- Requirement: Copy each line below in which the string "absolute" occurs.

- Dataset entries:
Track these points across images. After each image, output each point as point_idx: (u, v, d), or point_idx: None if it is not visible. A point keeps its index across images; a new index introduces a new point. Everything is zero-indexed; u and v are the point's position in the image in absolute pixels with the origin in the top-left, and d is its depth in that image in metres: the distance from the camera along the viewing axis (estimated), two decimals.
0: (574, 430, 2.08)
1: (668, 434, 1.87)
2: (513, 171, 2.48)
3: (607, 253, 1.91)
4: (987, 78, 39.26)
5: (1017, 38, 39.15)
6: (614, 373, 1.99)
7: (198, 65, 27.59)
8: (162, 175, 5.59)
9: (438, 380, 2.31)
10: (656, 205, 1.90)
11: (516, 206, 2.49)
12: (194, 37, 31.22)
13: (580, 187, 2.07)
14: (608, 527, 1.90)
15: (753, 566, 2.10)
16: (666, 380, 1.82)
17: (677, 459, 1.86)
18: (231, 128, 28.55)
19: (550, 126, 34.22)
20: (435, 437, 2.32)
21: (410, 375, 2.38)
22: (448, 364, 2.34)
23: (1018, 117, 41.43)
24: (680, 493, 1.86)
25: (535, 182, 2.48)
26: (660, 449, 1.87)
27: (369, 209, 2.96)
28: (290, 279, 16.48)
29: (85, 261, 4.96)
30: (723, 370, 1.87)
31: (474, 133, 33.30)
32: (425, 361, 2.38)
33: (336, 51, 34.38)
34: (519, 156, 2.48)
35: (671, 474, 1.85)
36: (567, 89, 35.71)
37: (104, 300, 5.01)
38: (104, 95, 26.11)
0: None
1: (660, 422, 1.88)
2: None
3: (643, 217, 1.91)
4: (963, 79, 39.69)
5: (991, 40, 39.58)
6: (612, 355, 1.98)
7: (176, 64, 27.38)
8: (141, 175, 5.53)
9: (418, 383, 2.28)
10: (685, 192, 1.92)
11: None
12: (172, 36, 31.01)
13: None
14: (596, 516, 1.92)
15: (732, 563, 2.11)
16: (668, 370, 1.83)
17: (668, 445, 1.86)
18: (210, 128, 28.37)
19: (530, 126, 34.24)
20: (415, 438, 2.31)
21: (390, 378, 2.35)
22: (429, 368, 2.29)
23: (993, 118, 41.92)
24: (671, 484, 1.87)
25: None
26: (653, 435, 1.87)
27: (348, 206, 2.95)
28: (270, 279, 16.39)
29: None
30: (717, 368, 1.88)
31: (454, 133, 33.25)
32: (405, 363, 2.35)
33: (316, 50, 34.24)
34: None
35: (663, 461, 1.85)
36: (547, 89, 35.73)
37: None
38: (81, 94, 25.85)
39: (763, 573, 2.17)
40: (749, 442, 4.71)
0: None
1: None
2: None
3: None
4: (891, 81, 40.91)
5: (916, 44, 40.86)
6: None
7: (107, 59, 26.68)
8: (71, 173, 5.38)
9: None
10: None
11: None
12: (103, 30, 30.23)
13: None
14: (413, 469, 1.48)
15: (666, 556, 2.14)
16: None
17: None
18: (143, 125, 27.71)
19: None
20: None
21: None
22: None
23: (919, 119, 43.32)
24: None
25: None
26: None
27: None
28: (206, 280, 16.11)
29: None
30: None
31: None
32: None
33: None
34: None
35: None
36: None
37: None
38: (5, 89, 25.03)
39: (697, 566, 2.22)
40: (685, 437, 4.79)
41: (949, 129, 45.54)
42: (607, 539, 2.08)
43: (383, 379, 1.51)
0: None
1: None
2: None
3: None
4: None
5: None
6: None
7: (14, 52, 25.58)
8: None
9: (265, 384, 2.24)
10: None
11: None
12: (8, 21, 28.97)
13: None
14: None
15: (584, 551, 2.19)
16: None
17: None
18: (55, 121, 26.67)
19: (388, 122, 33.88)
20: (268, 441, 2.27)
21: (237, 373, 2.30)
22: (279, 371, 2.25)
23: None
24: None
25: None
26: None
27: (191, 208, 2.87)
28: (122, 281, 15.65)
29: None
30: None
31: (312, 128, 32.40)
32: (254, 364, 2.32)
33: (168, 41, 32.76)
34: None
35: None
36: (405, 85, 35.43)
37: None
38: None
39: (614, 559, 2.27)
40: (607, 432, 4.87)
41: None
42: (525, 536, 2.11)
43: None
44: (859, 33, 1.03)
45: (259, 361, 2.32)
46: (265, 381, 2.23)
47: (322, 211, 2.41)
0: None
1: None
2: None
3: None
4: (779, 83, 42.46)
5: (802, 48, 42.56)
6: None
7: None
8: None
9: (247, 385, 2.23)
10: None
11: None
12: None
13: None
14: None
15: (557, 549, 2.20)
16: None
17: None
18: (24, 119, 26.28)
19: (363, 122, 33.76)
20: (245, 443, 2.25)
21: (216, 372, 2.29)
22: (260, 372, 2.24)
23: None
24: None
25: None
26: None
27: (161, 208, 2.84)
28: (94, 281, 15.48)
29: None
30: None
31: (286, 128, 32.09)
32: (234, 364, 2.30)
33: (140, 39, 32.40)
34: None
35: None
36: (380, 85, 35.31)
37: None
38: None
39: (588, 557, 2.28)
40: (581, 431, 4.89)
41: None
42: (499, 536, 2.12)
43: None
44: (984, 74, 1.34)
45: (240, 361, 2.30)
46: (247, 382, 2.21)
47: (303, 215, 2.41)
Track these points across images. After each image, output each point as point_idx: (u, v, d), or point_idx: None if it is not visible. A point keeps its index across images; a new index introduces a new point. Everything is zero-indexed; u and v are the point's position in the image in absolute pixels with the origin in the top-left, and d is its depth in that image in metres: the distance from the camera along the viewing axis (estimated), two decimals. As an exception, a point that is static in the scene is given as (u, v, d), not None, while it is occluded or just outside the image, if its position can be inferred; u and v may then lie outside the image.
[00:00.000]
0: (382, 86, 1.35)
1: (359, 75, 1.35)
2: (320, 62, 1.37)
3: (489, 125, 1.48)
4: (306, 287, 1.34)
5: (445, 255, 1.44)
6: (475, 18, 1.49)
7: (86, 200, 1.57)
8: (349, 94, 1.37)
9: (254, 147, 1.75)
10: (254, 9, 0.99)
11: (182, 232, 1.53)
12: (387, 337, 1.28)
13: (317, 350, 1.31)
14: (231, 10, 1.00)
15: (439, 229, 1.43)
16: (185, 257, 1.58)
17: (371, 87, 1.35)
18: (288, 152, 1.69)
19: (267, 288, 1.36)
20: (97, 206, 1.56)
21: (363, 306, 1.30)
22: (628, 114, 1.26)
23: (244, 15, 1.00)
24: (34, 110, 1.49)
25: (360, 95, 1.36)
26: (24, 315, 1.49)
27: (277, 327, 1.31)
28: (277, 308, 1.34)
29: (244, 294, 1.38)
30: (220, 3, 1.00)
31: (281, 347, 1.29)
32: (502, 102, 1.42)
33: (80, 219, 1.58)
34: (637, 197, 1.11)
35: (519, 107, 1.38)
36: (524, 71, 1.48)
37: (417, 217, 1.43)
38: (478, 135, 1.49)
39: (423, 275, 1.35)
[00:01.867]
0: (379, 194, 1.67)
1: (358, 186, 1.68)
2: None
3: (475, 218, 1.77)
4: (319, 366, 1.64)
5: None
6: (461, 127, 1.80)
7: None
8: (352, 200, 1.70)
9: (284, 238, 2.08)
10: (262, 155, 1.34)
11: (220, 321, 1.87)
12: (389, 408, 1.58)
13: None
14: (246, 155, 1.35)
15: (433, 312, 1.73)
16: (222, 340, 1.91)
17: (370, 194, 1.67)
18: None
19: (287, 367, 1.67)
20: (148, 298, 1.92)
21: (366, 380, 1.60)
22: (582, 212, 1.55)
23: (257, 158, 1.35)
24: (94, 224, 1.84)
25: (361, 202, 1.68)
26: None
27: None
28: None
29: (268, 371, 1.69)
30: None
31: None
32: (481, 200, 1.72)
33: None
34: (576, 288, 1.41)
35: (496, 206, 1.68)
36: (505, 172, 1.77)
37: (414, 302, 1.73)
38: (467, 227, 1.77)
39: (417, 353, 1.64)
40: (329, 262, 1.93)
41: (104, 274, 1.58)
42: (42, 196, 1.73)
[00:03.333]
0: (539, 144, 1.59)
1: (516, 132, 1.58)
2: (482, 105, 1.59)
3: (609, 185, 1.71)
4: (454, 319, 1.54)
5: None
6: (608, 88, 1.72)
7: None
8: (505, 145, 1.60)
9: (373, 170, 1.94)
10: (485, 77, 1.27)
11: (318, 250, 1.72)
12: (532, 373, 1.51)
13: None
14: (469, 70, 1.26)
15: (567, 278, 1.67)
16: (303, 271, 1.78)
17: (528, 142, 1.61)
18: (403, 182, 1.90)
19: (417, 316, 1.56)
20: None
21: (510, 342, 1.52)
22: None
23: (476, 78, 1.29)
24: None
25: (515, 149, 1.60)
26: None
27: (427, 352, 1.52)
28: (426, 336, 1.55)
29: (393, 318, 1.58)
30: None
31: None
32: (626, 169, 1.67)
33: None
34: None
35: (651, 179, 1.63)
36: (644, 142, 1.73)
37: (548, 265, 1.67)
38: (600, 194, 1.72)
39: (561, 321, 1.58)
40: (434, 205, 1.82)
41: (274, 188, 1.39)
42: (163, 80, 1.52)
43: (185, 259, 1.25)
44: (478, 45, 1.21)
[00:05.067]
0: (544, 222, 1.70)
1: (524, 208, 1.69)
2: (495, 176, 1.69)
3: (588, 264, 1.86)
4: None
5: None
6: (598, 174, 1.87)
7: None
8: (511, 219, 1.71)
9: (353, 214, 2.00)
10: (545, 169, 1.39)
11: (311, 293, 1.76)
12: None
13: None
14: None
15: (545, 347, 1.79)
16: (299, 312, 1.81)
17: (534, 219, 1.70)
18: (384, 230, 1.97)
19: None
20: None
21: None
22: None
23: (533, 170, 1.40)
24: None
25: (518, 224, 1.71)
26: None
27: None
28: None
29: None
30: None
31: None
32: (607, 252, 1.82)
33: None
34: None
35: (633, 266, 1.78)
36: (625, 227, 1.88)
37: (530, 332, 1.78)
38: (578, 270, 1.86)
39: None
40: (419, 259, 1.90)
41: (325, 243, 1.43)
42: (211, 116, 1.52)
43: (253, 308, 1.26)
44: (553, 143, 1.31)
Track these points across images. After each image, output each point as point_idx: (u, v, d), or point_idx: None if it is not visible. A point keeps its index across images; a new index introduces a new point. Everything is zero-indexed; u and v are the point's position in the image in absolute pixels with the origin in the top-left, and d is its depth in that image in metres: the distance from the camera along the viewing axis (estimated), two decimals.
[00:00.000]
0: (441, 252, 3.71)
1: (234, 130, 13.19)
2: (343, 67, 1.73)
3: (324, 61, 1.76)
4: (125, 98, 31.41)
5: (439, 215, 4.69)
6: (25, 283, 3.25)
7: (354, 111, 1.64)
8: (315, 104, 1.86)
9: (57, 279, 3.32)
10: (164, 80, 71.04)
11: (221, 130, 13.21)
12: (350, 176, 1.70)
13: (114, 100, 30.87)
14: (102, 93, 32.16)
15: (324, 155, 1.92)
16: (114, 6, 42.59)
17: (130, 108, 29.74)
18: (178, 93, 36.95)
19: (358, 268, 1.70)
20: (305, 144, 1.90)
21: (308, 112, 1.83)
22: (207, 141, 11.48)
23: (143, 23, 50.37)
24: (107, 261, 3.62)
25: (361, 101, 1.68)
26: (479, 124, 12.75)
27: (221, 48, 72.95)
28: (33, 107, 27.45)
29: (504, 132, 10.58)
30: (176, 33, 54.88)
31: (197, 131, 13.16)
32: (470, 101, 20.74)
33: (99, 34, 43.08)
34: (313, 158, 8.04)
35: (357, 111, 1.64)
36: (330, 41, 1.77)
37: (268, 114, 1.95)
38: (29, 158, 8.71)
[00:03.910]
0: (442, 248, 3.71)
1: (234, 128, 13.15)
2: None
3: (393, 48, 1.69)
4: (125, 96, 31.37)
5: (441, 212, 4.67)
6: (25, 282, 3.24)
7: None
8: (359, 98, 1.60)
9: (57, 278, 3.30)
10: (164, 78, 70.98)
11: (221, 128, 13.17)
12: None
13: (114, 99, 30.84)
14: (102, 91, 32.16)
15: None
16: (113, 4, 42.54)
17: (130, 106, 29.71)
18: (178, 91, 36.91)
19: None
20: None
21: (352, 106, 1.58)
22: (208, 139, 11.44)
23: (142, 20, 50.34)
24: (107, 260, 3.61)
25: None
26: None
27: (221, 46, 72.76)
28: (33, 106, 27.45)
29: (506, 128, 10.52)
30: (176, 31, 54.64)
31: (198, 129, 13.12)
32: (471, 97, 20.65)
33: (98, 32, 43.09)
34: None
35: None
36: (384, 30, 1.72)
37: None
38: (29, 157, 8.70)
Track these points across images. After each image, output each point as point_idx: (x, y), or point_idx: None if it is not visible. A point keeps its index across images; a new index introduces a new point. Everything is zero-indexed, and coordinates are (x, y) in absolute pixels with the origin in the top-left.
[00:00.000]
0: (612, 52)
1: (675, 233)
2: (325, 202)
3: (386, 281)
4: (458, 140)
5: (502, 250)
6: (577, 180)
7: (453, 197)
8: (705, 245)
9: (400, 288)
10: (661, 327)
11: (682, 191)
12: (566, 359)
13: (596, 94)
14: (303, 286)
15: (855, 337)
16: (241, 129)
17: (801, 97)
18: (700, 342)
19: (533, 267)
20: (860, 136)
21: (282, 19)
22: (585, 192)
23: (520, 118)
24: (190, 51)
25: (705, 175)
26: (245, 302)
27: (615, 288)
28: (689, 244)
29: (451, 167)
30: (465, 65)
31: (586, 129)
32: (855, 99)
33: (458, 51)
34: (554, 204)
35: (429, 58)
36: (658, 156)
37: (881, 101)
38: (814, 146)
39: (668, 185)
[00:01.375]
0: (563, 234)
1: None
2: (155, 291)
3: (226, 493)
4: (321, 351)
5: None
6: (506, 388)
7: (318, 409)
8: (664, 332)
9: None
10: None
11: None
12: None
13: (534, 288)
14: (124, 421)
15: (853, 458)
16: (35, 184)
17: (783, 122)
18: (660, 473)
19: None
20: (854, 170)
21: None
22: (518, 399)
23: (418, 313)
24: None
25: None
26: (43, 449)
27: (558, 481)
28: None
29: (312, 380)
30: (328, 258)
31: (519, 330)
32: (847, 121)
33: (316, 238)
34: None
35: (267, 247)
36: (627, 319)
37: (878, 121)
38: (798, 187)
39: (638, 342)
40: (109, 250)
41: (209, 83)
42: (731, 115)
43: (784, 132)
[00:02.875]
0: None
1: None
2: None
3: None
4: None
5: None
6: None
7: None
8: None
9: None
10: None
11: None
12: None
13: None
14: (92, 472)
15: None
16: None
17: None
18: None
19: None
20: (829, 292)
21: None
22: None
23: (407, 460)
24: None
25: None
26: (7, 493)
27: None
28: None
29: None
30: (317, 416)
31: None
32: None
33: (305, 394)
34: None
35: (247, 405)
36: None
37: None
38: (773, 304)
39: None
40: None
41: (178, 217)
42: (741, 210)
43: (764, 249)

- Solution below:
Track these points across images. After each image, output each point as point_idx: (u, v, d), or point_idx: None if it is not visible. A point keeps its index across images; a new index introduces a new point. Everything is zero-indexed; u and v are the point's position in the image in absolute pixels with the origin in the top-left, and d is its depth in that image in metres: the distance from the camera along the viewing axis (estimated), two decimals.
Track these points across images. After each image, output each point as point_idx: (u, v, d), or point_idx: None if it is not visible. A point keeps its index across images; a new index introduces a new point. Everything is zero-indexed; u and v are the point's position in the image in absolute pixels with the origin in the top-left, and d is its depth in that image in metres: the distance from the camera along the viewing axis (estimated), two decimals. As an exception, a point that is static in the scene is given as (u, v, d), not None, while it is occluded or just outside the image, if its position can be inferred; u and v may then lie outside the image.
Track these points across images. After each image, output each point as point_idx: (u, v, d), or point_idx: None if it is not visible. A point keeps its index across images; a new index introduces a new point. Everything is zero-indexed; u and v are the point's position in the image in absolute pixels with the origin in the top-left, and d is its depth in that image in metres: the distance from the camera along the viewing axis (estimated), two decimals.
Track these points across images. After each image, output each point as point_idx: (x, y), or point_idx: None if it is not visible. A point keeps its index across images; a new index introduces a new point. Everything is zero-indexed, and coordinates are (x, y) in absolute pixels with the origin in the top-left.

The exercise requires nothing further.